1. Preprocess input data预处理输入数据

            # =================================================================================== #
            #                             1. Preprocess input data预处理输入数据                     #
            # =================================================================================== #

            # Fetch real images and labels.获取真实图像和标签
            try:
                x_real, label_org = next(data_iter)
            except:
                data_iter = iter(data_loader)
                x_real, label_org = next(data_iter)
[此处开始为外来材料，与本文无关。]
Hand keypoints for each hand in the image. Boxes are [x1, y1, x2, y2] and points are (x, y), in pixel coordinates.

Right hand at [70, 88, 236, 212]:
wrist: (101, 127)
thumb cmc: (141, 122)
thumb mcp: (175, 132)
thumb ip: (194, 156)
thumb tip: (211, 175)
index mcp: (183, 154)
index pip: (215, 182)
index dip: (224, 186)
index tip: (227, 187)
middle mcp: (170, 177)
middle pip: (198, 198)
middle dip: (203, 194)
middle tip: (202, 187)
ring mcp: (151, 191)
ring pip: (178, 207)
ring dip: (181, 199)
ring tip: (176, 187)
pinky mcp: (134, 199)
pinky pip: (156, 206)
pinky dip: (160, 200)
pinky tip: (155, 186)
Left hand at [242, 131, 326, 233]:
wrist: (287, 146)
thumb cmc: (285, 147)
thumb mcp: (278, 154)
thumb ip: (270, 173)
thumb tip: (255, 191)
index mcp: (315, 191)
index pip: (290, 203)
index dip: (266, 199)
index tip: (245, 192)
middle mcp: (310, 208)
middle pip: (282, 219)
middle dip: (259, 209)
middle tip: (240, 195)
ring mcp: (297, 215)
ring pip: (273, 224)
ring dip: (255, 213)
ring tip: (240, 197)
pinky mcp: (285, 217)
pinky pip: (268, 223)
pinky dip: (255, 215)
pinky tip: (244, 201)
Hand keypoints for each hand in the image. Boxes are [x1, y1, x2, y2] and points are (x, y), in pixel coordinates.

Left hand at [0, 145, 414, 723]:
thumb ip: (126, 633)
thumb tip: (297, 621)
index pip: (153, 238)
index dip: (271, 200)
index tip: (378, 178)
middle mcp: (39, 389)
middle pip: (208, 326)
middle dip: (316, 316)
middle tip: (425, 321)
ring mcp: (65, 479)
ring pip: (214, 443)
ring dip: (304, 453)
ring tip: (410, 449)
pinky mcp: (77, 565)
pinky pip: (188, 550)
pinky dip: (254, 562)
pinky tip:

            # Generate target domain labels randomly.随机生成目标域标签
            rand_idx = torch.randperm(label_org.size(0))   # tensor([ 0])
            label_trg = label_org[rand_idx]                # tensor([[ 1.,  0.,  0.,  1.,  1.]]) 真实label,从数据中取出

            if self.dataset == 'CelebA':
                c_org = label_org.clone()
                c_trg = label_trg.clone()
            elif self.dataset == 'RaFD':
                c_org = self.label2onehot(label_org, self.c_dim)
                c_trg = self.label2onehot(label_trg, self.c_dim)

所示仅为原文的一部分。